The simplest minimum viable product ever! Traction included

Tiny Birds

Tiny Birds

How would your product look like if you could change habits of your users? According to BJ Fogg, now you can. Using #tinyhabits. And it’s not just the approach that’s cool. BJ really blew my mind with his minimum viable product.

BJ Fogg, a professor from Stanford, has been studying human behavior for 18 years. And he has discovered a very simple way to help anyone install a new habit. All it takes is to pick 3 tiny habits and stick to them for a week. And follow these simple rules:

  • Pick a really tiny-tiny habit. My favorite is “write one sentence”. BJ often gives the example of “floss one tooth”
  • Chose an established habit to link your new tiny habit too. “After I brush my teeth, I will floss one tooth”. “After I turn on my computer and start my browser, I will write one sentence in my blog”. Make it super easy to remember and do the new habit. I made my blog my home page
  • Congratulate yourself on doing your new habit

It is so simple, it took BJ a couple of hours to create a bare bones minimum viable product. He launched by publishing a Google Docs “signup” form via Twitter. The instructions were described in a Google Docs document – still being edited as I was reading it.  An email reminder was sent manually every day. You had to reply with “y” if you’ve done your tiny habit, and another “y” if you wanted to go on the next day. And for a “yy”, you’d get a reply back with an encouragement. I was one of the first users and I loved it. Along with a couple of thousands of others.

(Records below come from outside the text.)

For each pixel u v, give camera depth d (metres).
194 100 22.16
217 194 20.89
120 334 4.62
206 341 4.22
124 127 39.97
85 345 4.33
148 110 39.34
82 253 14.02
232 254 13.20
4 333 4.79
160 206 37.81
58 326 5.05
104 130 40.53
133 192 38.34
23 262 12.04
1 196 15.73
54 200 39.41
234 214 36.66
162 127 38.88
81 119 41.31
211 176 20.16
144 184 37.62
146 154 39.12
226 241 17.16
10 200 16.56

He has obviously discovered a problem worth solving, and validated a very simple solution – that can surely easily be automated.

The question for the rest of us:  how can you launch tomorrow, or in a week, to get the first validation? It looks so cool when you read about it, but how do you translate this example to your own product? Not just talk to customers, but let them sign up and use a bare bones version.

Change your user’s habits

But there is another exciting promise. BJ is not into self-improvement. No, he’s after something bigger. He wants to teach innovators the mechanics of installing new habits, so they can instigate such changes on their users. He wants to help entrepreneurs change the world. Nice leverage!

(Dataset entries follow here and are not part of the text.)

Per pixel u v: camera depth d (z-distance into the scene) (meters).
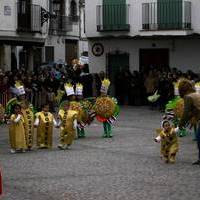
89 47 41.62
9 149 20.56
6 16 41.62
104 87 23.56
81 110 22.95
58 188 13.77
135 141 21.92
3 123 27.98
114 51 40.78
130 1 39.97
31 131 20.11
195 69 39.03
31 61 46.69
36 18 44.19
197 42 38.88
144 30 39.44
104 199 12.58
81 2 58.88
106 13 40.53
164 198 12.59
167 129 17.05
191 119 16.83
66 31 55.75
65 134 20.28
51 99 33.38
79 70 39.31
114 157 18.19
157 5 39.09
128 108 36.88
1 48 43.84
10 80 30.61
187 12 38.62
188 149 19.72
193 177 14.86
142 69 38.97
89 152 19.36
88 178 14.89
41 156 18.70
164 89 34.31
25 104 20.33
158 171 15.73
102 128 26.53
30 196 12.99
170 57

With my product, I want to introduce simplicity in what is normally a dreadfully complex process. I want people to breath out a big sigh of relief when they log in to start using Grant Snap. Doesn’t this imply new habits? Will I have to spoon-feed my users a tiny habit every couple of days? Does it mean I need to start with something people are already used to (e.g. e-mail), and gradually introduce a series of tiny new actions that repeat themselves before they become automatic?

What do you think? Please let me know using the comments below.

How would your product look like if it could change habits of your users?

One comment

  1. I think the problem you are solving with GrantSnap is such painful (and complex) that I would not need to take an habit. However I would be delighted to go through the process actionable step after actionable step (which I could receive by email).